だが、そこに潜んでいるのは、作り物の物語ではなく、現実に変異した“死”そのものだった。



夜羽隧道と3人の配信者

第一章:接続、開始 


「チェック、チェック……OK、マイク入った。サエ、バッテリー確認して」


「フル充電。予備も3つ、バッグに詰めてある」


「トモヤ、ドローンは?」


「GPSつかまった。風もないし、問題なし」


 道の駅の駐車スペース。大型の黒い四輪駆動車の横で、三人は淡々と準備を進めていた。広角カメラの前に立つリーダーは、無線マイクを胸元に固定しながらふと口角を上げた。


「じゃあ、いくぞ。本番回す」


「おう。行こうぜ、今日もクソ地獄の入口へ!」


 助手席のドアを閉めながら、トモヤがカメラにガッツポーズを決める。


 ――人気中堅ホラーチャンネル『ドグマトリオ』。登録者数8千弱。都市伝説、廃墟探訪、超常スポットを専門とする配信グループとして、一部に根強いファンを持つ。

 本日の企画は、ネット上で都市伝説と化した「レイジ」の潜伏地を追う、長編探索シリーズの第二弾。


「どうもー、『ドグマトリオ』 今回も地獄の底まで突撃します。リーダーです」


 ドライバー席のリーダーが、カメラに向かって軽く会釈する。32歳、元登山用品店勤務。配信開始当初からチームを率いる最年長であり、動画編集と情報解析を一手に引き受ける頭脳でもあった。昔、趣味の延長で民間軍事会社の訓練に参加したこともある。

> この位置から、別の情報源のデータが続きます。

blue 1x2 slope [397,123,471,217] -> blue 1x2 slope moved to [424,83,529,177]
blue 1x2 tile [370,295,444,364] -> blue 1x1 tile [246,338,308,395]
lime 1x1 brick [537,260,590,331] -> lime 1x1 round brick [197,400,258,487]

「目的地は、通称“夜羽隧道”(よるはずいどう)。場所は非公開で地図にも無い。ですが視聴者から寄せられた複数の証言、事件記録、匿名掲示板の投稿から“あの逃亡犯レイジ”が一定期間潜伏していた可能性があると判断し、今回はここを選びました」


 リーダーの語り口は冷静で、どこかドキュメンタリーのナレーションのようでもある。視聴者のコメントがチャット欄に続々と流れる。


《ついに来たか!》《このシリーズ好き》《レイジって死亡してないの?》《リーダーの声落ち着く》《サエちゃん怖がるの期待してるw》


「はーい、サエでーす。今日も怖がる担当がんばります……」


 後部座席からサエが半分冗談めかして手を振る。26歳、元舞台女優。声の通りが良く、配信では実況・ナレーションを任されることが多い。近年は別名義でVチューバー活動も始めていたが、登録者数は微増程度にとどまっている。


「この前の廃ホテル回、もうコメント欄荒れまくってたよ。『サエちゃん泣くの早すぎ』とか」


「だってさぁ、部屋の奥に白い影が――って言っても、編集でカットされてたじゃん!」


「リアクションが過剰だって言われるけど、それがウケてるからなー」


 口を挟むのは、助手席のトモヤ。巨体の26歳、元フリーターでジム通いが日課。ドローンやカメラ機材の操作に長けており、現場では「機材馬鹿」と揶揄されることもあるが、体力面では誰よりも頼りになる。


「トモヤ、前回の炭鉱の立坑でドローン落としかけたとき、泣きそうになってたよな」


「いや、マジであれ高かったんだって。保険きかなかったら破産よマジで」


「でも、あの時の映像、逆にバズったから結果オーライでしょ」


 会話のテンポは、いつもの調子だ。三人はすでに10か所以上の“曰く付きスポット”を訪れ、噂の検証を繰り返してきた。

 撮れ高が無くても、それを成立させる編集力と語り口の巧さが『ドグマトリオ』の強みでもあった。